Ce sera un soulagement pour Paris, qui a obtenu du Parlement européen le feu vert pour la candidature de Thierry Breton à la Commission européenne.

Le vote était redouté par l'exécutif français, alors que la précédente candidature française au poste de commissaire européen chargé de la politique industrielle, du marché intérieur, du numérique, de la défense et de l'espace, Sylvie Goulard, avait été retoquée. Provoquant au passage une crispation d'Emmanuel Macron envers Bruxelles… Pourtant, Thierry Breton, ancien PDG d'Atos, souffrait du même handicap que sa prédécesseure : un risque de conflit d'intérêt, soulevé par les Verts et la gauche radicale au Parlement européen. Mais finalement, fort d'une majorité composée du PPE (droite européenne), Renew la formation centriste à laquelle participe LREM, le groupe Socialiste et démocrates, et les conservateurs d'ECR, l'ancien ministre de l'Économie de Jacques Chirac a obtenu l'aval des eurodéputés. 

Soulagement pour l'Élysée

Un soulagement pour la France : « C'est une très bonne nouvelle », se réjouit l'Élysée, qui rappelle la responsabilité du commissaire « essentiel pour l'agenda européen de souveraineté: numérique, politique industrielle, défense et espace ». Le Parlement européen n'en a toutefois pas terminé avec la nouvelle Commission qui sera présidée par Ursula von der Leyen. Les eurodéputés doivent encore approuver le collège des commissaires dans son ensemble, alors que l'absence du commissaire britannique ne devrait pas freiner le vote.

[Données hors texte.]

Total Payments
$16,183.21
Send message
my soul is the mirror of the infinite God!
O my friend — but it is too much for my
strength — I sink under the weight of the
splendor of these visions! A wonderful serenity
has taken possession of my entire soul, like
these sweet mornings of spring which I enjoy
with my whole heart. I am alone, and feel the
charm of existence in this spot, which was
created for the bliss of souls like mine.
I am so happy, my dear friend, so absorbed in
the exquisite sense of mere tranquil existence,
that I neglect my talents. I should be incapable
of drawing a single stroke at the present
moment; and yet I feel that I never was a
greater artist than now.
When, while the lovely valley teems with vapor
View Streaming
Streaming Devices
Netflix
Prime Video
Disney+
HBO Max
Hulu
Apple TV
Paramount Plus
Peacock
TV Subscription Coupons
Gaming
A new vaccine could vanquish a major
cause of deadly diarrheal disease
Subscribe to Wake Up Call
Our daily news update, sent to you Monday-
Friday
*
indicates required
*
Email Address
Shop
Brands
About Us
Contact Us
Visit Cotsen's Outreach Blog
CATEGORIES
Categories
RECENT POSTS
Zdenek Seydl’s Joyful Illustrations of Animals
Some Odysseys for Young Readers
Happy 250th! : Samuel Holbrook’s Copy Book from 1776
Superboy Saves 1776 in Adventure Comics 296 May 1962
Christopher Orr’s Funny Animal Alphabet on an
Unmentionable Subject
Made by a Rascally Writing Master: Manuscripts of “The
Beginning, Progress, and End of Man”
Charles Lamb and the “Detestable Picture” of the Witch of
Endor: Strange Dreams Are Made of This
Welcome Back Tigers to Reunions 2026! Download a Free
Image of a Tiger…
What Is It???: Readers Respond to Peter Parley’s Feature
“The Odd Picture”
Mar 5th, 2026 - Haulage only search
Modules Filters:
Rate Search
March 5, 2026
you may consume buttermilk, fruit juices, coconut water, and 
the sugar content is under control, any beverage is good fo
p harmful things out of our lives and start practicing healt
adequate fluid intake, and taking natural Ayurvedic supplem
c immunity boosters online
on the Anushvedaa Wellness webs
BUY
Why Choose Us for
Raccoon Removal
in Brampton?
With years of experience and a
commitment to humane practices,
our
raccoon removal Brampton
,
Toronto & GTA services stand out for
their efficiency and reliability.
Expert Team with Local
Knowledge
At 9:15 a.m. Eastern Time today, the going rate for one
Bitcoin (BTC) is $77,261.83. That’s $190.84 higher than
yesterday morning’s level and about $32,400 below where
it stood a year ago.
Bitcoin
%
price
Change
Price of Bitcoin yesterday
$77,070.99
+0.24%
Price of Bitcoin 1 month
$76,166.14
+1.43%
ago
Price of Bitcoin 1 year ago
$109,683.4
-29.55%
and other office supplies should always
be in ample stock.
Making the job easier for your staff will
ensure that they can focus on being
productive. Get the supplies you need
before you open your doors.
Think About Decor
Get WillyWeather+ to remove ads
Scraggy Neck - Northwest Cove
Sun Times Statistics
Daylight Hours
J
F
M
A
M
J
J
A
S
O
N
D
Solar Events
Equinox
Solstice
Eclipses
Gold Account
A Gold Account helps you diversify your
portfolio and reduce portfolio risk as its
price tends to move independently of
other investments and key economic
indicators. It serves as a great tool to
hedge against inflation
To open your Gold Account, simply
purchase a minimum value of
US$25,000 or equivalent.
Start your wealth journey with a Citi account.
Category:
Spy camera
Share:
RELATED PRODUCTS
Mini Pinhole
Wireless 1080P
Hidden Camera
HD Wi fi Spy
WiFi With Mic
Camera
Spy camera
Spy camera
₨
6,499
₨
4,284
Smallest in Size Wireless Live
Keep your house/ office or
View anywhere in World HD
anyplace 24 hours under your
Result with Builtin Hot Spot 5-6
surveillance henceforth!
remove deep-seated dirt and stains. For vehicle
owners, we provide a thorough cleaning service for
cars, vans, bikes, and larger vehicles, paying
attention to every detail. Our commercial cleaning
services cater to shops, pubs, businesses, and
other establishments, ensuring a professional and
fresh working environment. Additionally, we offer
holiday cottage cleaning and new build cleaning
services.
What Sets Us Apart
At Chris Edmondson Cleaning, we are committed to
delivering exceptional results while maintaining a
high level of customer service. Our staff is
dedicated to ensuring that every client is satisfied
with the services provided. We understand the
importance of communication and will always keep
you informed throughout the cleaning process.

Prise de fonction le 1er décembre

Cette Commission européenne issue des dernières élections est d'une importance stratégique, rappelle la présidence française : « Nous espérons que la Commission puisse prendre ses fonctions dès le 1er décembre et mettre en oeuvre le programme ambitieux de (sa présidente élue) Ursula von der Leyen, sur le climat, la protection sociale, la politique industrielle, la politique migratoire notamment ». L'ancien président de France Télécom aura donc fort à faire dans une Europe rongée par les populismes et les nationalismes.